Unified memory not working completely

Hi Folks,

I am trying to declare “Unified Memory” and copy a buffer into it. After doing so I am trying to display the image using cv::imshow available in OpenCV. I am successful in getting one copy of the image. However, the program crashes with Segmentation fault if I try to create 2 copies and try to display the second copy. The code snippet is as follows :

// Acquire a Frame of size 1920x1080

        UniqueObj<Frame> frame(iFrameConsumer->acquireFrame());
        IFrame *iFrame = interface_cast<IFrame>(frame);
        if (!iFrame)
            break;

        // Get the Frame's Image.
        Image *image = iFrame->getImage();
        EGLStream::NV::IImageNativeBuffer *iImageNativeBuffer
              = interface_cast<EGLStream::NV::IImageNativeBuffer>(image);
        TEST_ERROR_RETURN(!iImageNativeBuffer, "Failed to create an IImageNativeBuffer");

        int fd = iImageNativeBuffer->createNvBuffer(Argus::Size {m_framesize.width, m_framesize.height},
               NvBufferColorFormat_YUV420, NvBufferLayout_Pitch, &status);
        if (status != STATUS_OK)
               TEST_ERROR_RETURN(status != STATUS_OK, "Failed to create a native buffer");

 #if 1

	cudaSetDeviceFlags(cudaDeviceMapHost);

        NvBufferParams params;
        NvBufferGetParams(fd, &params);

 	char *data_mem = NULL;
	
	int size = m_framesize.width* m_framesize.height;
	
        int fsize = params.pitch[0] * m_framesize.height ;
        data_mem = (char*)mmap(NULL, fsize, PROT_READ | PROT_WRITE, MAP_SHARED, fd, params.offset[0]);
	
	char *d_myimagen = NULL;
	
	char* h_cudaout = NULL;

	int read1 = cudaMallocManaged(&h_cudaout, ( m_framesize.height *  m_framesize.width)*sizeof(char));

	cout<<"read1 : " <<read1 <<endl;
	cout<<"h_cudaout :" <<h_cudaout <<endl;
 
	int read2 = cudaMallocManaged(&d_myimagen, ( m_framesize.height *  m_framesize.width)*sizeof(char));

	cout<<"read2 : " <<read2 <<endl;
	cout<<"d_myimagen :" <<d_myimagen <<endl;

	int copy1 = cudaMemcpy (h_cudaout,data_mem,m_framesize.width*m_framesize.height,cudaMemcpyHostToDevice) ;	
	cout<<"copy1 : " <<copy1 <<endl;
 
	int copy2 = cudaMemcpy (d_myimagen,data_mem,m_framesize.width*m_framesize.height,cudaMemcpyHostToDevice) ;	
	cout<<"copy2 : " <<copy2 <<endl;
 

	cudaDeviceSynchronize();

	cv::Mat CudaOUTimgbuf1 = cv::Mat(m_framesize.height, m_framesize.width, CV_8UC1, (void *) d_myimagen , params.pitch[0]);
	cv::imshow("CudaOUTimgbuf1", CudaOUTimgbuf1);
	cv::waitKey(1);

The code works fine if I try to display “h_cudaout” instead of “d_myimagen”. Please help me figure out where I am going wrong.

Thanks

Hi,

You can’t call cv::imshow with GPU memory pointer.
OpenCV expects CPU data for display.

Please copy the memory back to host before calling imshow().
Thanks.

Hi AastaLLL,

Thanks for the response.

From my understanding , memory allocation done using cudaMallocManaged allocates “Unified Memory” which can be accessed using the pointer return both on the CPU as well as GPU. Please let me know if I am getting something wrong with the interpretation.

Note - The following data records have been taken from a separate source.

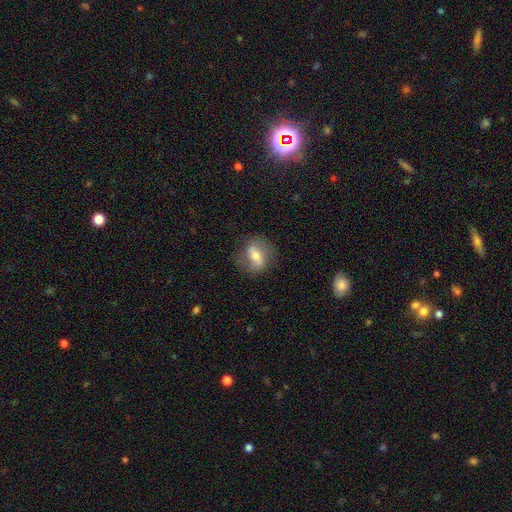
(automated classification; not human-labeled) This appears to be a featured or disk galaxy (51%). Merging: none (75%).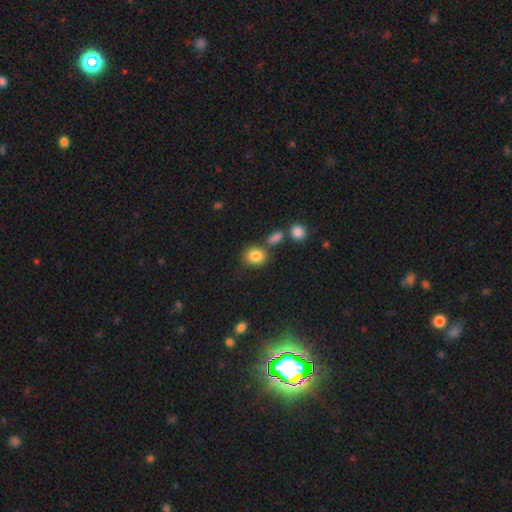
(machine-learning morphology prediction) A smooth galaxy with no disk features (84%) that is round (64%). Merging: none (67%).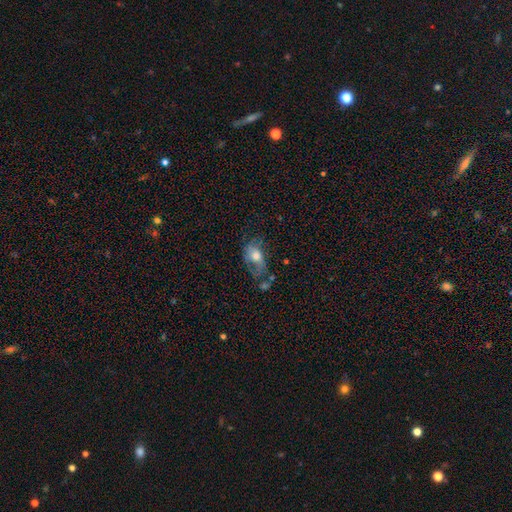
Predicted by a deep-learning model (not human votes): The model was most divided on "smooth or featured": featured or disk: 47%, smooth: 44%, star or artifact: 9%. Remaining: merging — none (34%).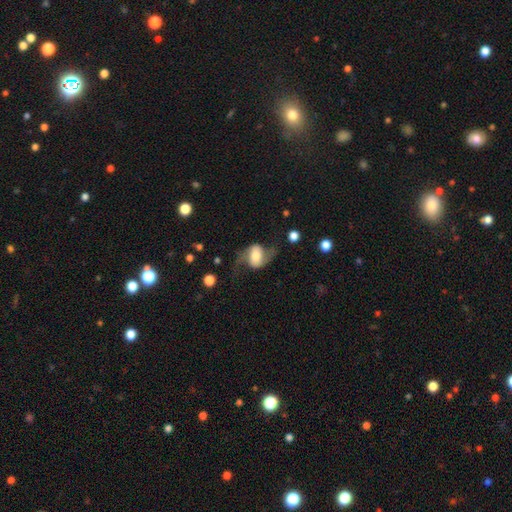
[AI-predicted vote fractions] Smooth or featured: featured or disk — 70% (smooth — 23%)
Edge-on disk: no — 96% (yes — 4%)
Bar: no — 39% (weak — 37%)
Spiral arms: yes — 91% (no — 9%)
Spiral winding: loose — 68% (medium — 26%)
Spiral arm count: 2 — 92% (1 — 3%)
Bulge size: moderate — 43% (large — 24%)
Merging: none — 60% (major disturbance — 19%)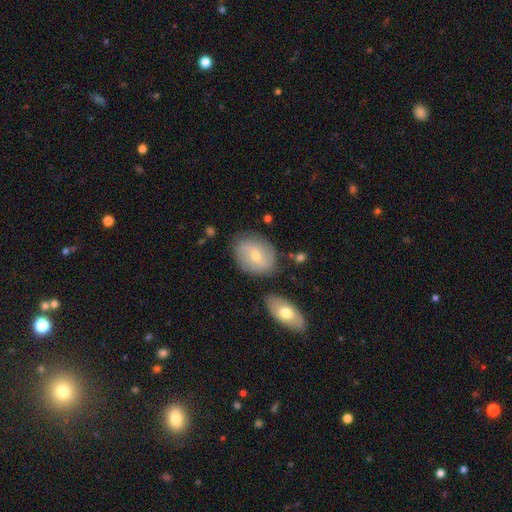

In the code snippet shared I first obtain the frame buffer using mmap by passing fd obtained using NvBufferGetParams.

data_mem = (char*)mmap(NULL, fsize, PROT_READ | PROT_WRITE, MAP_SHARED, fd, params.offset[0]);

From my understanding mmap allocates memory on CPU (host). Please correct me if I am wrong.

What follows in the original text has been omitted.